• **Text passage**:
7) A The alarm condition brings you to the alarm screen so that you will know immediately what alarm condition has been met. Once the alarm condition is no longer present, you are free to proceed to another menu. If you would like to go to another menu without correcting the alarm condition, simply press the ALARM QUIET key and proceed to whatever screen you desire.
8) B The user can decide whether INSP (time) or TV (tidal volume) is displayed in the key right below the RATE key, by accessing the SETUP key after turning on the ventilator. This key is available in the space normally occupied by the arrow keys. Whichever key is in the position below RATE is controlled by the arrow keys after highlighting the key. The other key is controlled by the flow setting. For instance: If TV is displayed in the key below RATE, the tidal volume is set by highlighting the TV key and making the appropriate setting using the arrow keys. In this case changing the flow setting will change the set inspiratory time. If INSP is displayed below RATE, the Inspiratory Time is set using the arrow keys in 0.1 increments and changing the flow setting will change the set Tidal Volume.
9) A When turning Air Entrainment on or off, the vent uses different valves depending on whether air entrainment is selected or not. This can cause a different flow value to be active. Note the flow setting prior to switching and make sure flow is readjusted to its original setting. When the vent is set so that TIDAL VOLUME is displayed right below RATE on the Main screen, adjusting the flow rate will change the Inspiratory time setting on the vent. When the vent is set so that INSP (time) is displayed right below RATE, changing the flow will change the tidal volume setting. For this reason, it may be advisable to remove the patient from the ventilator until settings are reset.

• **Tasks and exercises**:
1. From the ventilator passage, list every control it names with the word "key" or "keys" right after it.
2. Resume the ventilator passage after its last sentence.

• **Records provided**:
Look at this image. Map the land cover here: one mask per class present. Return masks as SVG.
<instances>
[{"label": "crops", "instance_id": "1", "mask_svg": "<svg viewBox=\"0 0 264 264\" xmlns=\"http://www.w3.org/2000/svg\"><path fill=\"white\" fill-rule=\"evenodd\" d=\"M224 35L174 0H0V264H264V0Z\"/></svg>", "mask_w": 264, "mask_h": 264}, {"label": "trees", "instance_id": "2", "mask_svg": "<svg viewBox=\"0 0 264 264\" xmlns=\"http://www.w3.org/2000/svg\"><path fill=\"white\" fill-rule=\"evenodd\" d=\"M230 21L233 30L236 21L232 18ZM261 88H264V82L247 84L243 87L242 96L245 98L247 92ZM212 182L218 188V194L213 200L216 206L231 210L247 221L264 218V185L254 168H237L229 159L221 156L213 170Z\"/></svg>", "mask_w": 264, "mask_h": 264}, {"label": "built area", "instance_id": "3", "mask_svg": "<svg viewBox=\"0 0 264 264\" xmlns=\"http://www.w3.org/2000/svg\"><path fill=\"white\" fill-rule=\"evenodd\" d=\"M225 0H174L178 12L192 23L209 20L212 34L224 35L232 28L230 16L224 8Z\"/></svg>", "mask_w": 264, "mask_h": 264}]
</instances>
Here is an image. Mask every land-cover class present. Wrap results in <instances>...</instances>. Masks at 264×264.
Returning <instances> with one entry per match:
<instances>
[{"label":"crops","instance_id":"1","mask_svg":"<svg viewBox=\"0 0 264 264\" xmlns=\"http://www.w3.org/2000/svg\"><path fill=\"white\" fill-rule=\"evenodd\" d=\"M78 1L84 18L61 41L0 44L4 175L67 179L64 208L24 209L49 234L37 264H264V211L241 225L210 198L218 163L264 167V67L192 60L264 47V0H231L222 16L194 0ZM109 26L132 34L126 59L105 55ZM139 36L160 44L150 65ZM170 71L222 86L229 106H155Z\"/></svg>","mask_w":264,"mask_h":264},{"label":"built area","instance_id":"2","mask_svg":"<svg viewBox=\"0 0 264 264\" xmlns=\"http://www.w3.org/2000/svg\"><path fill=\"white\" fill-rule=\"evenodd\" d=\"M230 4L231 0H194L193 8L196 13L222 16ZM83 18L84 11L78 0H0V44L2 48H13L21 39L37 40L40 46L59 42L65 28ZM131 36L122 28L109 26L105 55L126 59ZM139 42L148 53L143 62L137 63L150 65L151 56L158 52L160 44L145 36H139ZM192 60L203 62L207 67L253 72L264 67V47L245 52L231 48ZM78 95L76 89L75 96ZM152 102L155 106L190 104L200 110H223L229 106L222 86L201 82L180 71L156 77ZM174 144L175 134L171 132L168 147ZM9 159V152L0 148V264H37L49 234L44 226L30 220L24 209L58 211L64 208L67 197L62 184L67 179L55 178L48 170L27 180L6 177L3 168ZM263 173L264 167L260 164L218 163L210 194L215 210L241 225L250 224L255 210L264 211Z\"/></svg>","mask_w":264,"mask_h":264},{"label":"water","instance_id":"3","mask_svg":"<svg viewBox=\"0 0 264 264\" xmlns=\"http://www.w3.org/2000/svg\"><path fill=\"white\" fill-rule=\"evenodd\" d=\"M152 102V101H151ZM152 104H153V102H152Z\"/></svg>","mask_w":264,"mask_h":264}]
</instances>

• **Answers for the exercise**:
1. ALARM QUIET key, RATE key, SETUP key, arrow keys, TV key

2.
10) C This is the most common mode used for neonatal ventilation. When selected, the TV key on the MAIN screen becomes INSP and allows a specific inspiratory time to be set. Most people choose to provide pressure limited ventilation by using the MAX PRESS knob to achieve a desired peak pressure. Simply turn the MAX PRESS knob counter clockwise until the desired Peak Pressure is displayed in the top left corner of the screen. In this case the TV displayed on the MAIN screen should be disregarded. The CONSTANT FLOW mode provides a constant flow of gas through the circuit at the level set by the FLOW knob on the vent. It is important to note that the vent has no triggering capabilities when CONSTANT FLOW is “ON”. While there is a supply of gas available to the patient in the circuit, the vent will only cycle at the set RATE. Patient RATE alarms are disabled when CONSTANT FLOW is “ON”. For Infant Nasal CPAP, CONSTANT FLOW is generally preferred. A low PEEP alarm can be set to alert when the prongs are out of the nose and the constant flow will maintain CPAP levels. No backup ventilation will occur however in the event of apnea.